The quest to maintain status as a “real” college has always animated evangelical schools. They have fretted that their doctrinal peculiarities and severe campus rules would cause higher-ed outsiders to look down their noses at them as mere “church colleges.”

So GCU’s desire to reclaim its non-profit status makes perfect sense in the longer story of evangelical higher education. This morning I’ve got a different question. All evangelical colleges want to have sports, research, and the other trappings of “real” colleges. But they’ve also insisted on their status as “real” Christian institutions, though they have never been able to agree on a precise definition of that term.

So here’s the question: How could GCU have ever moved into the for-profit world? Could an evangelical college ever hope for respect if it made a profit off of its students?
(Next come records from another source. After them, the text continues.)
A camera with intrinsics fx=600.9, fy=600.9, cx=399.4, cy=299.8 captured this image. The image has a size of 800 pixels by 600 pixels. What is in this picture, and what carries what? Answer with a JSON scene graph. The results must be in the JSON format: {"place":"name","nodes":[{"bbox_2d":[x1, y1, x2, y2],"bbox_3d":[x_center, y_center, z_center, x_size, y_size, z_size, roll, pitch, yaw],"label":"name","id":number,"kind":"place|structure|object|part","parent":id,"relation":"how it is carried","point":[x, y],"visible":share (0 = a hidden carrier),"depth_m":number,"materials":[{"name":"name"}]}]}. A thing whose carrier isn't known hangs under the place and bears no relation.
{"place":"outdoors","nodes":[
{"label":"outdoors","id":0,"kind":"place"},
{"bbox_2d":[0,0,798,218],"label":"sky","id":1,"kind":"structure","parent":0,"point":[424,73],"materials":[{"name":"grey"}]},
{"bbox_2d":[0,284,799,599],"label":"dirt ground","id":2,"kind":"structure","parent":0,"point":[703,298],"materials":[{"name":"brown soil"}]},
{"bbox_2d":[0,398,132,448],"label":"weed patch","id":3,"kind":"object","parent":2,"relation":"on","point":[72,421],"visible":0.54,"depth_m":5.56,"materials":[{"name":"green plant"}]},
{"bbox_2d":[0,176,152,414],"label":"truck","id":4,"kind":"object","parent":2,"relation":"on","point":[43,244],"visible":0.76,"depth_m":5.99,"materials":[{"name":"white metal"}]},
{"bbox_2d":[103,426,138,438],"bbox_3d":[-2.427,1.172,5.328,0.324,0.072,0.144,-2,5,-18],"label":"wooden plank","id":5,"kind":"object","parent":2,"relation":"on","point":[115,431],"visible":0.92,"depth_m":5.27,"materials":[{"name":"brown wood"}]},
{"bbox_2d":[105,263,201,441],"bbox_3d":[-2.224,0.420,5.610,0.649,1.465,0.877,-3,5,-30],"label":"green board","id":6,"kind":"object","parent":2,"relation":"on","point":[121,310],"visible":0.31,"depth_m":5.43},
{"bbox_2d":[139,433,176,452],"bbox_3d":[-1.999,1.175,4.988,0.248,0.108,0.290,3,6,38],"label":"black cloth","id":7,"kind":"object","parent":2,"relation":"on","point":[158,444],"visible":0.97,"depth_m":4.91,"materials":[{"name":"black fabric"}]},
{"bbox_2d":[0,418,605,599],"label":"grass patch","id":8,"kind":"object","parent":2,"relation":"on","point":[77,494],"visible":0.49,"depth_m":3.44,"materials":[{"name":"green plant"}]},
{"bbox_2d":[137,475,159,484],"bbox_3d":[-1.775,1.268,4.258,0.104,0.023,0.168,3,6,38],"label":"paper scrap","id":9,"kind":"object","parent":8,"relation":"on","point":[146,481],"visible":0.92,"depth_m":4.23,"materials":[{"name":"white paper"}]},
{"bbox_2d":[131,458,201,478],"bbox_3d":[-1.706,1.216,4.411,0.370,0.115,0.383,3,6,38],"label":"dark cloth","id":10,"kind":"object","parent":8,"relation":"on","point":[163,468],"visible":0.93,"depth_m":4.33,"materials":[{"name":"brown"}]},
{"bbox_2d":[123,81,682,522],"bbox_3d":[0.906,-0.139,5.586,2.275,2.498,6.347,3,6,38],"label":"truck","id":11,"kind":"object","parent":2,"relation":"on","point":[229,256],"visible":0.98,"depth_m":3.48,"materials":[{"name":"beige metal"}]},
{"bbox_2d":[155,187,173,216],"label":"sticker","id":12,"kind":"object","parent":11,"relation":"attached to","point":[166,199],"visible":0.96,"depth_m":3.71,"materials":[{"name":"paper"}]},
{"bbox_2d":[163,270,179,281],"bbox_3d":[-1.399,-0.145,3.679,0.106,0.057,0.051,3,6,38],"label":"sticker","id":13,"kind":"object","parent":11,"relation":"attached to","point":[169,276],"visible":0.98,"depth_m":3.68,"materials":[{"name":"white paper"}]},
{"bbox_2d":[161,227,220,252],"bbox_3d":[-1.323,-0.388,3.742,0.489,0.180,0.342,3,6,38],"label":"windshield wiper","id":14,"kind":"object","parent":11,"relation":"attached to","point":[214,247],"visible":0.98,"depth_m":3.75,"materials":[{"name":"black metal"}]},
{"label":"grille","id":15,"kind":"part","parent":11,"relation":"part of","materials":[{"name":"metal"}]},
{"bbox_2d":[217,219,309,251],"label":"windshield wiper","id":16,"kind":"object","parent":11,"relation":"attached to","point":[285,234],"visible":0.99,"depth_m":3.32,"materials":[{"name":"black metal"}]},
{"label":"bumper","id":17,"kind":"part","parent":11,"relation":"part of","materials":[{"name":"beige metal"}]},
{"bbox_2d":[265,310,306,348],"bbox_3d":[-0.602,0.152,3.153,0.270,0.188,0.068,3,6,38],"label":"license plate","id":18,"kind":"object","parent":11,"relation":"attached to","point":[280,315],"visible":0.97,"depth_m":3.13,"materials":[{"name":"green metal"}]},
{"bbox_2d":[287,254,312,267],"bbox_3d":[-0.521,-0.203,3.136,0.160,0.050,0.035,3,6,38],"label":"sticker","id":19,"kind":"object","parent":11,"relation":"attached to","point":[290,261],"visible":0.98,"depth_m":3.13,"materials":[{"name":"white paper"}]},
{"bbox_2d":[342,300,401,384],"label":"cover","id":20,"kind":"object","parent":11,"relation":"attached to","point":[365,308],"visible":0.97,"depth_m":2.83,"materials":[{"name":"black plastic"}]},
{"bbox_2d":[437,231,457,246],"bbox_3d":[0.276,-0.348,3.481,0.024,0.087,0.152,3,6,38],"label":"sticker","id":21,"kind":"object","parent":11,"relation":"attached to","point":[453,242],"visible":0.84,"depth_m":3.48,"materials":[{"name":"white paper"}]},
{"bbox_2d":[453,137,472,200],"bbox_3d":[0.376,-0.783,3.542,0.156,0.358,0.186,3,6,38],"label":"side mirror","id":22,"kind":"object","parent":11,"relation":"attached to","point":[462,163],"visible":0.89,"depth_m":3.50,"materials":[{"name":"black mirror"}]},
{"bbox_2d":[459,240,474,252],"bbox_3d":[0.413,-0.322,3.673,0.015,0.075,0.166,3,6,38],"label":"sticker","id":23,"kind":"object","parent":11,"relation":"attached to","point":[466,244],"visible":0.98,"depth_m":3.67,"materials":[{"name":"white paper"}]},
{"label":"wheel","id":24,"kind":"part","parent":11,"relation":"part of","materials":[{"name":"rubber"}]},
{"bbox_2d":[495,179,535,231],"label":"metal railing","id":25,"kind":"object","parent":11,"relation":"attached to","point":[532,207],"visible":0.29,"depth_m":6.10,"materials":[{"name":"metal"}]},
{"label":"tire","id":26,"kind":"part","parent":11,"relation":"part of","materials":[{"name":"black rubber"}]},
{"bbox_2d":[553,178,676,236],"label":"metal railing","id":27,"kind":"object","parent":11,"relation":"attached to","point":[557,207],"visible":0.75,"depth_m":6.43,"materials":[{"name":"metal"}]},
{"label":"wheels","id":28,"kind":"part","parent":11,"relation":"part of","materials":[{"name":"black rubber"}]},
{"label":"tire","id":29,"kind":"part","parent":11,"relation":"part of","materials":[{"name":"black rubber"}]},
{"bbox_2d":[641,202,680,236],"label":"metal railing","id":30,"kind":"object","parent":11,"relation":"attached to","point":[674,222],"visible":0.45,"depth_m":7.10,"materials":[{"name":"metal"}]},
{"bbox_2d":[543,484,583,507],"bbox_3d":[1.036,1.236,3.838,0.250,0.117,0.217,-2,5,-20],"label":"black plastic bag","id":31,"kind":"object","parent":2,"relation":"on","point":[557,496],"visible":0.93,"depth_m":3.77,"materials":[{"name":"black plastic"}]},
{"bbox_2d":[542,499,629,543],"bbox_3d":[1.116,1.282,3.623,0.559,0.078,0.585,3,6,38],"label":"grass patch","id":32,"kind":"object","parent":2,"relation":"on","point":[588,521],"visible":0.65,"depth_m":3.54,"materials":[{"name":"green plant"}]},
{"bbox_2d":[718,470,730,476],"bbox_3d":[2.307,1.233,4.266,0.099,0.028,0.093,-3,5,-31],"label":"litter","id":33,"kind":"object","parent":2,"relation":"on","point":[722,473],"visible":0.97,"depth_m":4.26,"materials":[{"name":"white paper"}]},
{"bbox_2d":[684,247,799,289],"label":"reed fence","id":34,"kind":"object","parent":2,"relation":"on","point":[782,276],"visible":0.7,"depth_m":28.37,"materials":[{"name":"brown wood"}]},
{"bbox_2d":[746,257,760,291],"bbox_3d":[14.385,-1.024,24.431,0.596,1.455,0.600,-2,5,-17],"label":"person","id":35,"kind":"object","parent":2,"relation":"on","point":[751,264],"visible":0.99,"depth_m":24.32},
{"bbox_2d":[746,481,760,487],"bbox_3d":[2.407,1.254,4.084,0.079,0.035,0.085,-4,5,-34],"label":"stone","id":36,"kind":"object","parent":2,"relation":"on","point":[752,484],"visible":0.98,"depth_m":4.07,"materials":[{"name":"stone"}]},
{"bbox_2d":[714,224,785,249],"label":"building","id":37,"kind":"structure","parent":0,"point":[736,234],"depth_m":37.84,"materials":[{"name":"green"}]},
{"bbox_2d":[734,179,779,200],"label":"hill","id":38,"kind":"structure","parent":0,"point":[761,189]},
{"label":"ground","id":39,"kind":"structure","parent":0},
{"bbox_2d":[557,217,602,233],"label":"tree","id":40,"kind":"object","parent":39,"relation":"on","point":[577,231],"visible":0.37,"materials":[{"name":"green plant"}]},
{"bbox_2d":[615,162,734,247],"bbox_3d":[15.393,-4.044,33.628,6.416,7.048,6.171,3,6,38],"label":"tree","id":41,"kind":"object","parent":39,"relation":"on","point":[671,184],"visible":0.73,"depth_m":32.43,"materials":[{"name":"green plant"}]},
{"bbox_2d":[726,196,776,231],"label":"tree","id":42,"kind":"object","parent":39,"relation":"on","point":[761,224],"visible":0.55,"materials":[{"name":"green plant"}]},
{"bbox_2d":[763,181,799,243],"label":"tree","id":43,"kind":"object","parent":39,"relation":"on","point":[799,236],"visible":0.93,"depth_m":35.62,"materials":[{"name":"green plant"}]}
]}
Wouldn’t that undermine its claims to being a truly Christian institution?

Dynasties and Christian Colleges

Why do conservative Christian colleges pass from father to son?  That’s the question asked recently by Mark Oppenheimer in the New York Times.  He looks at the dynastic succession of school presidents at schools such as Liberty and Bob Jones.  But does Oppenheimer give short shrift to the history of the question?

It’s an intriguing line of inquiry.  Leading schools such as Liberty University, Oral Roberts, and Bob Jones University all have histories of passing leadership from father to son.  Sometimes this has worked well, Oppenheimer points out, but sometimes it has not.

Why have conservative schools constructed these sorts of dynasties?  Oppenheimer explains it as a sort of sectarian necessity.  Colleges such as Liberty and BJU started as outgrowths of the founders’ evangelistic efforts.  Those efforts included the creation of a sub-cultural identity.  Only a limited circle of true believers could be trusted to carry on the legacy.  As a result, Oppenheimer argues,

It would thus be a small band of insiders, versed in the particulars of the founder’s message, who would even be eligible to carry it into the future. That may be why, for example, the presidential search committee at Bob Jones University, while not seeking another Jones descendant, has stated “a preference for a B.J.U. graduate.”

Oppenheimer wisely consulted scholars such as Matthew Sutton and D. Michael Lindsay.  Lindsay warned not to read too much into this dynastic tradition at evangelical schools.  After all, the cases Oppenheimer cites make up only a handful, among hundreds of colleges.  And they are only at the “newer colleges.”

I have the greatest respect for President Lindsay as a scholar, school leader, and all-around nice guy.  [Full disclosure: Lindsay and I served together as postdoctoral fellows with the National Academy of Education.]  But in this case, Lindsay whitewashes the connection between legacy and Christian colleges.  And unfortunately, Oppenheimer lacks either the word count or the historical knowledge to push Lindsay on the issue.  It’s a shame.

After all, in contrast to Lindsay’s assertion, dynasties in evangelical colleges go way back.  And there seems to be some tentative connections we could suggest between the drive for orthodoxy and the family connections.  For example, the flagship evangelical school, Wheaton College, passed from father to son in 1882.  And though this might make today’s evangelicals uncomfortable, Charles Blanchard, son of founder Jonathan Blanchard, originally took the school in an explicitly fundamentalist direction.  To be fair, as I argue in my 1920s book, the meanings of “fundamentalism” as Blanchard the Younger understood them in the 1920s were significantly different than they became after Blanchard’s death.

There can be no mistake, however, in Charles Blanchard’s intention.  He wanted to align Wheaton College with fundamentalism, with orthodoxy, with the fight against modernism.

The question we still need to ask, though, is how much this drive for orthodoxy resulted from the dynastic structure of the college.  Did Charles Blanchard feel pressure to maintain his father’s orthodox legacy?  Did Bob Jones Jr.?  Jerry Falwell Jr.?

Oppenheimer asks a good question in this article.  But we wish he had the space and the background to push it a little further.